### YOUR INSTRUCTIONS
In the listing below, start your output at the line with "Neuropsicologa especialista en" and end it after the line with "Правила пользования сайтом", copying every line exactly.

··· RECORDS SUPPLIED ···

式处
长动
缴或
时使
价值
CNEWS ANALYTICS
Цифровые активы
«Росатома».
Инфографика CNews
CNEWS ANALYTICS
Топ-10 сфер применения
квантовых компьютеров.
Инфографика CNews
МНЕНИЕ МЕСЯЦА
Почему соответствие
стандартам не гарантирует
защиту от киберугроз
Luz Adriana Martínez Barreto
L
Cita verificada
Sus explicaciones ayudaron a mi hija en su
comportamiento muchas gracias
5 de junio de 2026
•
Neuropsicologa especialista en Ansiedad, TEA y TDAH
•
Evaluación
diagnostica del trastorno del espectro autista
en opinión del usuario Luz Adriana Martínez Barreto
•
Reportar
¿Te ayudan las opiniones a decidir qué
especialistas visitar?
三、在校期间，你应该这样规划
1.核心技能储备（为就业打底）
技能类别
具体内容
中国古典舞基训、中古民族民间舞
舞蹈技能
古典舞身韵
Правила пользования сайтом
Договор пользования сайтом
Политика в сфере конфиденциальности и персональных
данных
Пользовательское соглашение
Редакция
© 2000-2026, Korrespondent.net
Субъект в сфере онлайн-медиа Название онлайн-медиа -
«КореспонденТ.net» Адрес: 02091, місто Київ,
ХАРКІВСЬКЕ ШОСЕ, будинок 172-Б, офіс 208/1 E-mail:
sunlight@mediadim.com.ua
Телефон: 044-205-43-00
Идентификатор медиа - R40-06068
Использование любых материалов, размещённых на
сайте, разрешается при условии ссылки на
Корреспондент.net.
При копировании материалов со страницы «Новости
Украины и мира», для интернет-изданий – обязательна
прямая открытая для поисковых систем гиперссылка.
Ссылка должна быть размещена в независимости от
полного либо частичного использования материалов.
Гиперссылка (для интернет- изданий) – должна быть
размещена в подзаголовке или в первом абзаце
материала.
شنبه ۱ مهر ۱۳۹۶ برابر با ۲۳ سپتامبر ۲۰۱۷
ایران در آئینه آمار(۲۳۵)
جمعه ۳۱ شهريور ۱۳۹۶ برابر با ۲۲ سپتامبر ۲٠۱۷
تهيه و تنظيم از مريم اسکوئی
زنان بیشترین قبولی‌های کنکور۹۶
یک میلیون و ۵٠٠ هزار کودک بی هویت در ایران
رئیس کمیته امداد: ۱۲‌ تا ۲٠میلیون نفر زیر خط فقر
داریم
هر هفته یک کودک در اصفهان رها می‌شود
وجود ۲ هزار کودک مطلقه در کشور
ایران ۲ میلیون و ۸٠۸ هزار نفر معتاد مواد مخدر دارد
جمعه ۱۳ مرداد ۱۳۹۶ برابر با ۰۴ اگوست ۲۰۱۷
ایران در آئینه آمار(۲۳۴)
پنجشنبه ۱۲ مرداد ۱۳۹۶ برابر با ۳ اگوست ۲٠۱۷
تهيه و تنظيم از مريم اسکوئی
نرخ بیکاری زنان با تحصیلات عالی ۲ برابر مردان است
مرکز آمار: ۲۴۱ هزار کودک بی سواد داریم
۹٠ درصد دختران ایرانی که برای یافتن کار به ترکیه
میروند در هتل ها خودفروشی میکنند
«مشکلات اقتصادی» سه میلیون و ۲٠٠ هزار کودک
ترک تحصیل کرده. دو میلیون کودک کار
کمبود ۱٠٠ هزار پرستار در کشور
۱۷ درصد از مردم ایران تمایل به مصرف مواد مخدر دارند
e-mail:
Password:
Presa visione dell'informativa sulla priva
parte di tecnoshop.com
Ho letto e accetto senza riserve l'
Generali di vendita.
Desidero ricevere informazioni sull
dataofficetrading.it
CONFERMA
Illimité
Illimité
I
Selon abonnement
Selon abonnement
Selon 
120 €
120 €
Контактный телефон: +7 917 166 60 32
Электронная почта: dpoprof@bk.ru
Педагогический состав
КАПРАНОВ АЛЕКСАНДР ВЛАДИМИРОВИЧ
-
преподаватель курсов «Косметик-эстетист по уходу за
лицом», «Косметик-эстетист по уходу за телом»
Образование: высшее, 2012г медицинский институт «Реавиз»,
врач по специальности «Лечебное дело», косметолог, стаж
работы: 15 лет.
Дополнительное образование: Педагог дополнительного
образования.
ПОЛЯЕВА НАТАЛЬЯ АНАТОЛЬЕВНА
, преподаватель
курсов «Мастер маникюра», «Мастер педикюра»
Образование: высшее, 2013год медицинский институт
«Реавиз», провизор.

···

### THE ANSWER
Neuropsicologa especialista en Ansiedad, TEA y TDAH
•
Evaluación
diagnostica del trastorno del espectro autista
en opinión del usuario Luz Adriana Martínez Barreto
•
Reportar
¿Te ayudan las opiniones a decidir qué
especialistas visitar?
三、在校期间，你应该这样规划
1.核心技能储备（为就业打底）
技能类别
具体内容
中国古典舞基训、中古民族民间舞
舞蹈技能
古典舞身韵
Правила пользования сайтом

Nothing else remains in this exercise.